Resumptions Where Feasible

In the Corporate Area, where infrastructural damage was largely limited to toppled trees and minor flooding, schools will reopen on schedule. However, Morris Dixon emphasized that even in these regions, gaps in water supply and electricity could delay full operational capacity. Assessment teams are conducting daily site evaluations to verify readiness.


Damage Control and Psychological Support

Beyond infrastructure, the Ministry has activated a cross-agency support network. Damage-assessment crews and debris-clearing units have been deployed to all education regions. At the same time, psychosocial teams are preparing to address trauma-related challenges students and teachers may face as they re-enter disrupted learning environments.

“Recovery isn’t just physical. We’re coordinating closely with the Ministry of Health to establish a safe return framework, while also replacing destroyed textbooks and school supplies,” the Ministry said in a release issued late Thursday.
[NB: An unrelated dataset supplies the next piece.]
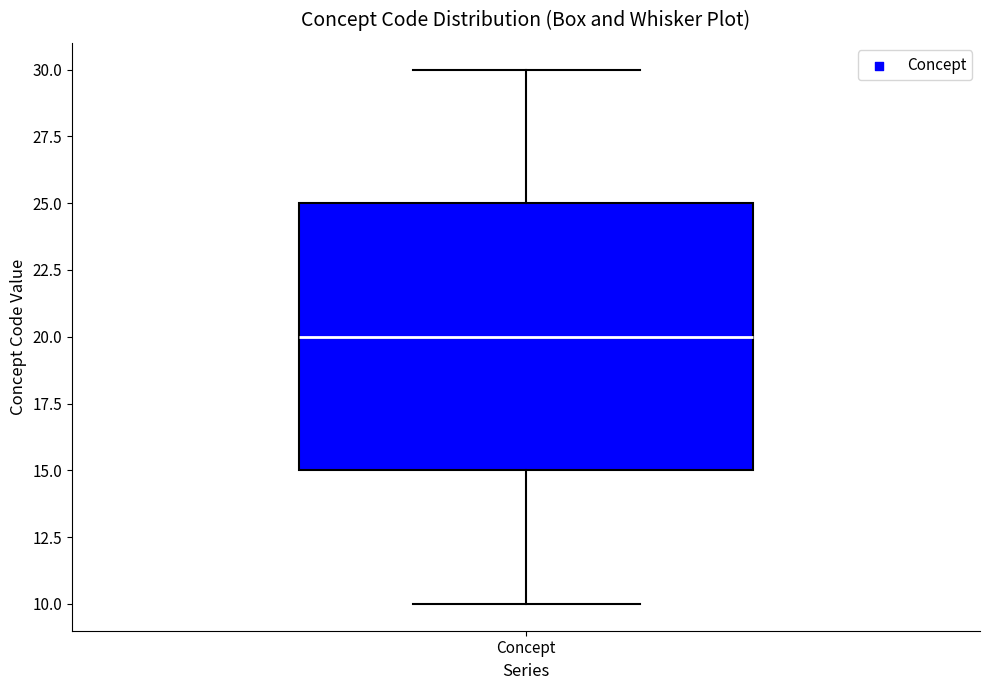

Read this box plot against the y-axis: the position of the median line, the range covered by the box, and the ends of both whiskers. The values are not printed on the chart, so give them approximately, as read against the axis.

median 20, box 15 to 25, whiskers 10 to 30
National Learning Continuity Initiative Incoming

A comprehensive situation report is expected shortly, outlining the number of schools damaged, funding required for recovery, and an estimated timeline for phased reopenings. Central to that strategy is a new national initiative — tentatively titled “Learning Continuity” — which will offer flexible, location-specific models of instruction for students in unreachable or uninhabitable zones.

Hurricane Melissa struck Jamaica’s western coast on Tuesday, October 28, causing unprecedented destruction. Prior to landfall, the Ministry had preemptively shuttered all schools on October 23, in alignment with meteorological forecasts and disaster readiness protocols.

The road to recovery will be long, but Jamaica’s education sector is bracing for it — not just with cleanup crews, but with curriculum continuity, compassionate planning, and rapid response.